Roman representations of the orator during the last century of the Republic

Burnand, Christopher John January 2000 (has links)
The aim of this thesis is to explore the various ways in which Romans constructed the orator's role during this period. I emphasize that the orator was a central figure in Late Republican Rome and that a rhetorical training and an ability to speak in public - whether in the courts, in the senate house or in contiones - could be seen as essential attributes for the leading public figures of this time. In this way the thesis contributes to recent work which has stressed that the political system at Rome can be seen as a form of democracy. My chapters are arranged according to the texts which I have used as evidence in each. The first examines the surviving rhetorical handbooks and dialogues, and argues that there was a thriving and agonistic market for rhetorical education at Rome. Greek ideas were reshaped to suit the Roman socio-political world and its different practices, such as advocacy. Roman orators engaged in heated polemic over the best style of speaking, providing further evidence that the world of the forum was highly competitive. The second chapter uses a selection of Cicero's judicial speeches to argue that a Roman advocate could use a wide variety of strategies, both in portraying his relationship with his client, and in presenting his own persona.
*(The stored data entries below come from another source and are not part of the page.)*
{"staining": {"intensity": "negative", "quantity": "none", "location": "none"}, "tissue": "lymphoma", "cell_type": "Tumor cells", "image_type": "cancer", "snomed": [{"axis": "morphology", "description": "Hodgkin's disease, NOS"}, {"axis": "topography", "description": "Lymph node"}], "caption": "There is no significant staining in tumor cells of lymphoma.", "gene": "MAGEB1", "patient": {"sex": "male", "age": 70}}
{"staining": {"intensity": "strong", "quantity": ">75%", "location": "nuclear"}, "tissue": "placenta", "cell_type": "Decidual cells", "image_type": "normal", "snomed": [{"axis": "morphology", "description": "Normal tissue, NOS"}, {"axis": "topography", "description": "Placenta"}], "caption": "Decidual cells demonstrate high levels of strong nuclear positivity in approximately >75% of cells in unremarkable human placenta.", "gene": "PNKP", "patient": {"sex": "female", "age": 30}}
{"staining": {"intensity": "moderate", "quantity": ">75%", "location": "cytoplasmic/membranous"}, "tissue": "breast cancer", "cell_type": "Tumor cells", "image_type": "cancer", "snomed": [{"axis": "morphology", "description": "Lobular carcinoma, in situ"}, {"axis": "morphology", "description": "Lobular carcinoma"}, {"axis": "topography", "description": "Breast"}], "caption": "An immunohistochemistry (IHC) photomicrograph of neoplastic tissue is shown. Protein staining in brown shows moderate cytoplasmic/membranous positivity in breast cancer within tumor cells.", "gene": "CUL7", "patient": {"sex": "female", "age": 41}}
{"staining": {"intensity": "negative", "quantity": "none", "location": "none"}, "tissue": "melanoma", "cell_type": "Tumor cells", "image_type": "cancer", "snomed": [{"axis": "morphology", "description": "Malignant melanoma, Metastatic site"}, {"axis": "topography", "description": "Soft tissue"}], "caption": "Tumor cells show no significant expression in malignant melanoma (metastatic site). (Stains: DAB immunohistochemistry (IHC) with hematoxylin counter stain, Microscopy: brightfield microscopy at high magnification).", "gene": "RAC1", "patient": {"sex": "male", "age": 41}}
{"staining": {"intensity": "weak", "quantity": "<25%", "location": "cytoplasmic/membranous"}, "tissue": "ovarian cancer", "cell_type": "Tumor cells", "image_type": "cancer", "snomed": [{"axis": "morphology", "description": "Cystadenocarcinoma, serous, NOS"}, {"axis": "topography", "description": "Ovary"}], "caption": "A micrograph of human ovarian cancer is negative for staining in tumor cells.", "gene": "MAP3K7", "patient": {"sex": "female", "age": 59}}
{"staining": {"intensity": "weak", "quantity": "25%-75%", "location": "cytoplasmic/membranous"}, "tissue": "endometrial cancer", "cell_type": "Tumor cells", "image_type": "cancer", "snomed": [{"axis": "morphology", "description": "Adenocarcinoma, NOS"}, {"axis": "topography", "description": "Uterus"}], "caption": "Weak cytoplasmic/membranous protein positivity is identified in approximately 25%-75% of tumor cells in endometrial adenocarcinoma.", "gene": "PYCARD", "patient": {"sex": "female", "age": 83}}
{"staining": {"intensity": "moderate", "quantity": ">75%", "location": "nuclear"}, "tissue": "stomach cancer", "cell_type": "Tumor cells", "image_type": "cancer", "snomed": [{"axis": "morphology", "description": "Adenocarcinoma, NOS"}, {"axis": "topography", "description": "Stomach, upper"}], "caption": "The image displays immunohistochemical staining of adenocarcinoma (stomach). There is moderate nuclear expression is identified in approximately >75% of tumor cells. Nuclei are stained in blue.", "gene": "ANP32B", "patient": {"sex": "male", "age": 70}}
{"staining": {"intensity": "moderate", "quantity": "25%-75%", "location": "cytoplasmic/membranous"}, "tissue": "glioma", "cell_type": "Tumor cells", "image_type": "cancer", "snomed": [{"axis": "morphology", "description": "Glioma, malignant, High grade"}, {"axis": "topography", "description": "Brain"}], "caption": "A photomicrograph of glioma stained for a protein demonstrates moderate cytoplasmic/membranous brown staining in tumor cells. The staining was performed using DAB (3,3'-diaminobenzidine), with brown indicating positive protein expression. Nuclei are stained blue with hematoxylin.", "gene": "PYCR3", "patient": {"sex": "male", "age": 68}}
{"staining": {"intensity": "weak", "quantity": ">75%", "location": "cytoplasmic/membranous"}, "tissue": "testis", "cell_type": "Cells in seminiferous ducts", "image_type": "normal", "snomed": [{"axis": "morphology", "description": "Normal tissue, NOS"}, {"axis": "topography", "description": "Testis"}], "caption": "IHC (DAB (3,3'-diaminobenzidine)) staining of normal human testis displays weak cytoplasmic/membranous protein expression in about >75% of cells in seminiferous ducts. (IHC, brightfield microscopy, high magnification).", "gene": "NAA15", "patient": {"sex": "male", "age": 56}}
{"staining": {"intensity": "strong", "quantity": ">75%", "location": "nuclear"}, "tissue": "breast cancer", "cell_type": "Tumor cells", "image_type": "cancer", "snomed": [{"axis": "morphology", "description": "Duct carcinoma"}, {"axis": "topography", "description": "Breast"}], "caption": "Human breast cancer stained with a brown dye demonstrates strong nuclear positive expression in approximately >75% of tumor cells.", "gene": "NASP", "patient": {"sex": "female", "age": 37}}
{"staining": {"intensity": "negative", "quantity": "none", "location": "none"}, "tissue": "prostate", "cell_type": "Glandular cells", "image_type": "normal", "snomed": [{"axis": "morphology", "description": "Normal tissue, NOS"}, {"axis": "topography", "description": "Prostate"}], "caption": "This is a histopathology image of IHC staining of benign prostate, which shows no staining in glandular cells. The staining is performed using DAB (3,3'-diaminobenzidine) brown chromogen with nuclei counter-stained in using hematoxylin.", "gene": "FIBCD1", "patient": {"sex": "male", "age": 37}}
The third chapter focuses upon Cicero's Philippics, and explores the ways in which an orator could present his relationship - and establish his authority - with his audience, through his selection of arguments, such as the use of exempla. The final two chapters broaden the horizons of the work: the former uses the fragments of Cato the Elder and Gaius Gracchus to suggest that earlier Romans had used similar devices in developing their self-portrayals. The latter explores the historical texts of Caesar and Sallust, the only surviving evidence which sets the speech-act within the contexts of opposing orations and of audience responses. I conclude with an appendix on the published versions of the speeches.